Additive skip connections -
Do LSTMs solve the vanishing gradient problem?:
The LSTM architecture makes it easier for the RNN to preserve information over many timesteps. e.g. If $f=1$ and $i=0$, then the information of that cell is preserved indefinitely. By contrast, it’s harder for vanilla RNN to learn a recurrent weight matrix $W_h$ that preserves information in hidden state.
LSTM doesn’t guarantee that there is no vanishing/exploding gradient, but it does provide an easier way for the model to learn long-distance dependencies. -
in between: Highway Networks, Srivastava et al, 2015, [arXiv:1505.00387v2]

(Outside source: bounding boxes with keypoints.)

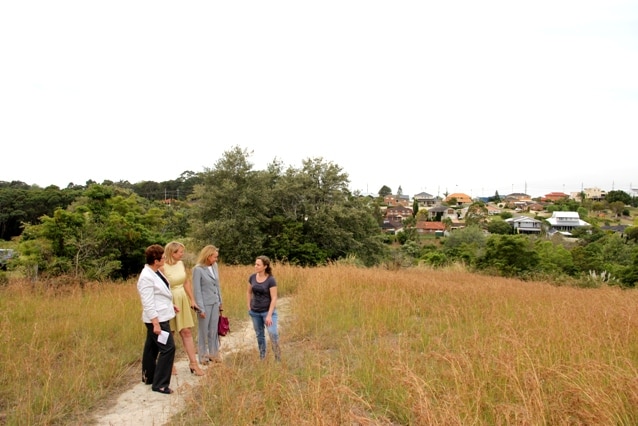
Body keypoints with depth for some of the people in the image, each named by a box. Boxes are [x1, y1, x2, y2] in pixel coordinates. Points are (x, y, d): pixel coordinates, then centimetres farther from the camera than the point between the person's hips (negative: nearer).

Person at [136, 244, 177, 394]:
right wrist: (156, 323, -23)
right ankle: (160, 384, 1)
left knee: (152, 347, 20)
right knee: (168, 348, -8)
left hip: (162, 317, 9)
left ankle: (148, 377, 34)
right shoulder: (146, 277, -22)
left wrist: (171, 305, 24)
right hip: (157, 319, -9)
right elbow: (148, 303, -23)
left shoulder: (156, 272, 5)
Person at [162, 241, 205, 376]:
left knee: (187, 332, 8)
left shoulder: (181, 264, 2)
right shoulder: (163, 267, -18)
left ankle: (193, 363, 15)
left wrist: (192, 300, 11)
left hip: (182, 300, 6)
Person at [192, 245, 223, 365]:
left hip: (215, 303, 5)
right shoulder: (198, 269, -13)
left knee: (214, 330, 11)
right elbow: (197, 290, -12)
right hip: (205, 304, -5)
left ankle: (213, 354, 23)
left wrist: (220, 302, 13)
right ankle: (203, 356, 20)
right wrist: (201, 308, -13)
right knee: (203, 331, 7)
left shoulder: (214, 266, 5)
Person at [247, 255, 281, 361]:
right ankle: (262, 357, 28)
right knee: (259, 335, 14)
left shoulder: (271, 280, -16)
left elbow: (274, 298, -16)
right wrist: (249, 307, 7)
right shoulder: (252, 277, -2)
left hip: (268, 311, -5)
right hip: (255, 312, 5)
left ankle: (278, 358, -6)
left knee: (273, 333, -18)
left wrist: (269, 315, -20)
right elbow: (249, 293, 12)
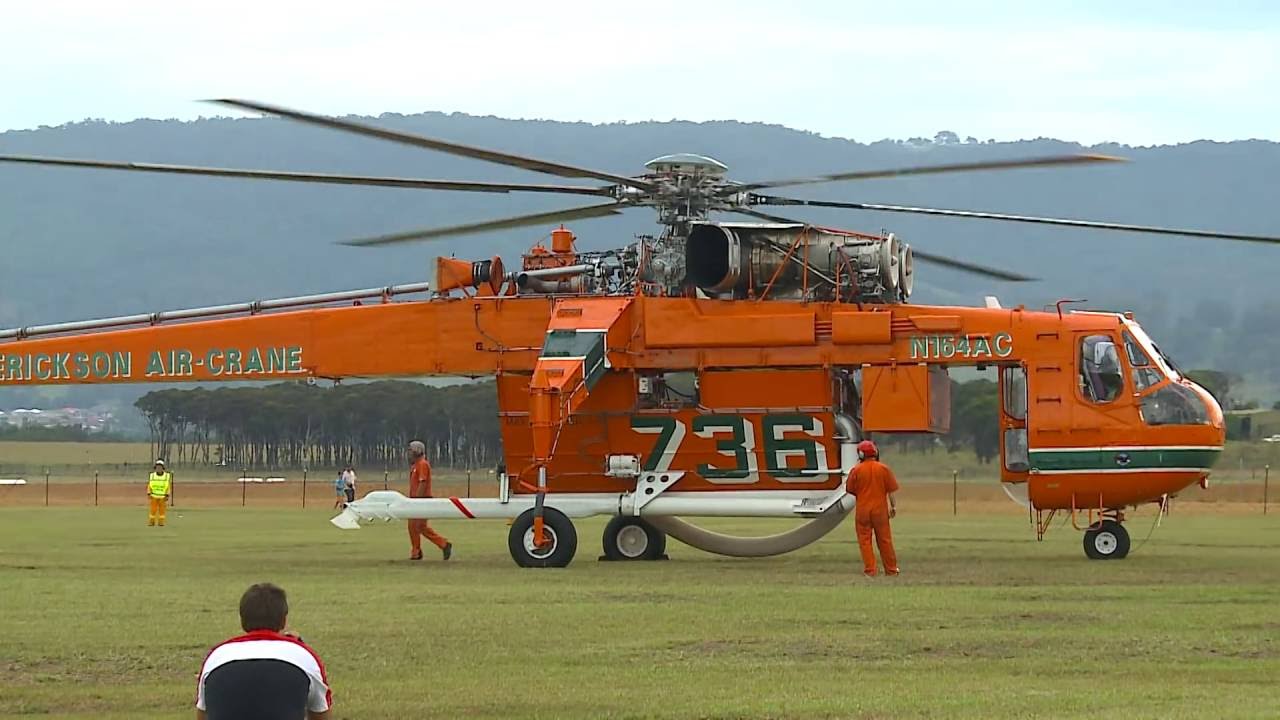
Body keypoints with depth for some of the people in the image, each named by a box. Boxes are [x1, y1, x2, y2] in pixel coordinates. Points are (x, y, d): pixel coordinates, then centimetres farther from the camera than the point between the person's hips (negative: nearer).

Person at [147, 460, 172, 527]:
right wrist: (148, 494, -5)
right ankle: (151, 522, 4)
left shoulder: (167, 476, -6)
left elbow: (169, 486, -3)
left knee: (162, 510, 0)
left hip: (163, 497, -1)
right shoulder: (152, 475, -2)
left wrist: (167, 496, -9)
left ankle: (161, 523, 7)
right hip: (154, 496, 1)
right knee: (153, 509, -3)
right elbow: (149, 485, 4)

A new architecture designed to ease gradient-based training of very deep networks. To regulate the flow of information and enlarge the possibility of studying extremely deep and efficient architectures.
$g = T(x, W_T)$, $y = g \odot H(x, W_H) + (1-g)\odot x$
Other RNN Variants
- Neural Architecture Search(NAS) with Reinforcement Learning, Zoph et Le, 2017
- RNN to design model; idea that we can represent the model architecture with a variable-length string.
- Apply reinforcement learning on a neural network to maximize the accuracy(as a reward) on validation set, find a good architecture.
- GRU; smaller LSTM, “Learning phrase representations using rnn encoder-decoder for statistical machine translation”, Cho et al., 2014
- “An Empirical Exploration of Recurrent Network Architectures”, Jozefowicz et al., 2015
- LSTM: A Search Space Odyssey, Greff et al., 2015
Recurrence for Vision
- LSTM wer a good default choice until this year
- Use variants like GRU if you want faster compute and less parameters
- Use transformers (next lecture) as they are dominating NLP models
- almost everyday there is a new vision transformer model
Summary
- RNNs allow a lot of flexibility in architecture design
- Vanilla RNNs are simple but don’t work very well
- Common to use LSTM or GRU: their additive interactions improve gradient flow
- Backward flow of gradients in RNN can explode or vanish. Exploding is controlled with gradient clipping. Vanishing is controlled with additive interactions (LSTM)
- Better/simpler architectures are a hot topic of current research, as well as new paradigms for reasoning over sequences
- Better understanding (both theoretical and empirical) is needed.